__Task to carry out__. As soon as the line containing "Eko-lifestyle" appears, copy it and every following line word for word until the records end.

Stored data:
>>>
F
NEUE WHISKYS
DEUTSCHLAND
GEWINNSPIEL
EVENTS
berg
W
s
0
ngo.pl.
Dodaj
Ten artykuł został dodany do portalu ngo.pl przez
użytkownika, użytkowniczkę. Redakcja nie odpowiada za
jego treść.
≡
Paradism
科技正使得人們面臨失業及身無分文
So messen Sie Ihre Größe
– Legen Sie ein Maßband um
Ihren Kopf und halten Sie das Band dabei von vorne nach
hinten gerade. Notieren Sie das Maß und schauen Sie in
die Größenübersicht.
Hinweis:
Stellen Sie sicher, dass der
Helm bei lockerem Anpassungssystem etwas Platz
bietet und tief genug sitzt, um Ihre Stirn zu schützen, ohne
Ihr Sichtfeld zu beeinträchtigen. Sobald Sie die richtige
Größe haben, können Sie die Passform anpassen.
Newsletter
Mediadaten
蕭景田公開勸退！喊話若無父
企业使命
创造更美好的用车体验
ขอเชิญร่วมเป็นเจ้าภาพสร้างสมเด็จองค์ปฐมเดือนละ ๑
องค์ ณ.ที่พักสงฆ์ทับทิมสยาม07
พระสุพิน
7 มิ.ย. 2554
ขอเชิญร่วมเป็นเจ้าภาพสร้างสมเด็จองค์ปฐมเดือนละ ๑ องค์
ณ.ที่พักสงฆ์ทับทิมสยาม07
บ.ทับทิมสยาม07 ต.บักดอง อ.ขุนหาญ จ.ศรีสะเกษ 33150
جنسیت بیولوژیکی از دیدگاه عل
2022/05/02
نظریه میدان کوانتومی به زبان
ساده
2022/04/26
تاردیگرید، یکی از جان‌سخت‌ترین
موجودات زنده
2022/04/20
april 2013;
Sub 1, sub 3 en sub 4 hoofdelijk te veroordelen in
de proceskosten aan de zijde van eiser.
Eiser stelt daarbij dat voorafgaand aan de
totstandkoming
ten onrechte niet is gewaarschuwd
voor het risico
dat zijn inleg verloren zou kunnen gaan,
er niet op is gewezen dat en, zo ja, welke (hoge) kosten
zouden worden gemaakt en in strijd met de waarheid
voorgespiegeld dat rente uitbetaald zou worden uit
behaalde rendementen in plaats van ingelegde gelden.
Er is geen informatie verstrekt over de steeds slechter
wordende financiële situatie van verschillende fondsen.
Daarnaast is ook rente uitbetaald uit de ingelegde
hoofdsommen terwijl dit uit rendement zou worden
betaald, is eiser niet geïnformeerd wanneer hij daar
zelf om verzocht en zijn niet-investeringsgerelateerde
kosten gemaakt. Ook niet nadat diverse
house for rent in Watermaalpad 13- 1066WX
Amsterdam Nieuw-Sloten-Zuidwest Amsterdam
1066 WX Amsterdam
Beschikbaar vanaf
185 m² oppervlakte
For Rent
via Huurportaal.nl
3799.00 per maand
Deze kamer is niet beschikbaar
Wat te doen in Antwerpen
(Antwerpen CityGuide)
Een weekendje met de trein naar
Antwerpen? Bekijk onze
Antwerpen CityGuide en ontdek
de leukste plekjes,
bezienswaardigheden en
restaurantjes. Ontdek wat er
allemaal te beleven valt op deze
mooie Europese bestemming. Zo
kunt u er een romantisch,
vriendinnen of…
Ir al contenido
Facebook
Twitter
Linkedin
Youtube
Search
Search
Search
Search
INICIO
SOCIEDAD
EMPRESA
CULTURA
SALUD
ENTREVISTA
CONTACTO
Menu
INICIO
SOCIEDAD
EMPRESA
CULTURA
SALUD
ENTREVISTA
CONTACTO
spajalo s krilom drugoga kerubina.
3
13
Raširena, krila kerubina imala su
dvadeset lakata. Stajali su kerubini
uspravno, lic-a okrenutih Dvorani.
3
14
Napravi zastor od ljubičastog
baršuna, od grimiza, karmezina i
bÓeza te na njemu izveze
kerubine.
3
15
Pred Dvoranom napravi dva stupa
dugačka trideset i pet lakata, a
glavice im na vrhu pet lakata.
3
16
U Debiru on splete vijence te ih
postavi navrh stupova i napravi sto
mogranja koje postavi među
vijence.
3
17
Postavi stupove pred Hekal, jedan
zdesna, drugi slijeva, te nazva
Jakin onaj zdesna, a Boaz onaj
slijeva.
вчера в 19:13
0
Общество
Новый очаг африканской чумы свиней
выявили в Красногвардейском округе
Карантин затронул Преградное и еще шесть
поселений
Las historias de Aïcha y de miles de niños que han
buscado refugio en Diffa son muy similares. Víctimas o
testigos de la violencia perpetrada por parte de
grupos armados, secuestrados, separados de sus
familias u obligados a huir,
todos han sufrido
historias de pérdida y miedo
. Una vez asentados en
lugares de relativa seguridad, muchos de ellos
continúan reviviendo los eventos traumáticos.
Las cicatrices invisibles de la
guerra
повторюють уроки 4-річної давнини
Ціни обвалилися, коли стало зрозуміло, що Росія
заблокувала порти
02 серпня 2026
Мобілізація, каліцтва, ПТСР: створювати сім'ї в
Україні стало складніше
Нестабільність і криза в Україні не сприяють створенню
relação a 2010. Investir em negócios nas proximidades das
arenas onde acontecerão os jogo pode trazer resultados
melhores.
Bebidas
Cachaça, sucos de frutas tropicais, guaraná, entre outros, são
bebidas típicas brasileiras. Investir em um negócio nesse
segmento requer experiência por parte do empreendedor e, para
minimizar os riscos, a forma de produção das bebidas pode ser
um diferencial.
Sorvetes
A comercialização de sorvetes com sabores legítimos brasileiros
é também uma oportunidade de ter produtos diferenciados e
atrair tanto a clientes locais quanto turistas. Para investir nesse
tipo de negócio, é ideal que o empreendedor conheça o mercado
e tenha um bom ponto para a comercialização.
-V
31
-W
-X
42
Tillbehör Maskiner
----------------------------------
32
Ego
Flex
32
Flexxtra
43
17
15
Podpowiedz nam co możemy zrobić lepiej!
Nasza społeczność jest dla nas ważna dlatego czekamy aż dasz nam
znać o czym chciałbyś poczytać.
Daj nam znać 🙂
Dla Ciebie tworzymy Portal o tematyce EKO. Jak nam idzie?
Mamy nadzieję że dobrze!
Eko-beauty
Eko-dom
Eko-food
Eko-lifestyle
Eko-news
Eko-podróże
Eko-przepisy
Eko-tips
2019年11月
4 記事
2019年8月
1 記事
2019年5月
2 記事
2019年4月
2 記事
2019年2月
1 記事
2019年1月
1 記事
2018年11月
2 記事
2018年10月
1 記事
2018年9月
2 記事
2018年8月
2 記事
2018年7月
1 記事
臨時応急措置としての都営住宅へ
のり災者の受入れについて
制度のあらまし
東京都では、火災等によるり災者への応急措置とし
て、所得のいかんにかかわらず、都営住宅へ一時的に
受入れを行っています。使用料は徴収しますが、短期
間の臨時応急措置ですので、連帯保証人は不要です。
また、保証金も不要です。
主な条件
<<<
__Exercise response__.
Eko-lifestyle
Eko-news
Eko-podróże
Eko-przepisy
Eko-tips
2019年11月
4 記事
2019年8月
1 記事
2019年5月
2 記事
2019年4月
2 記事
2019年2月
1 記事
2019年1月
1 記事
2018年11月
2 記事
2018年10月
1 記事
2018年9月
2 記事
2018年8月
2 記事
2018年7月
1 記事
臨時応急措置としての都営住宅へ
のり災者の受入れについて
制度のあらまし
東京都では、火災等によるり災者への応急措置とし
て、所得のいかんにかかわらず、都営住宅へ一時的に
受入れを行っています。使用料は徴収しますが、短期
間の臨時応急措置ですので、連帯保証人は不要です。
また、保証金も不要です。
主な条件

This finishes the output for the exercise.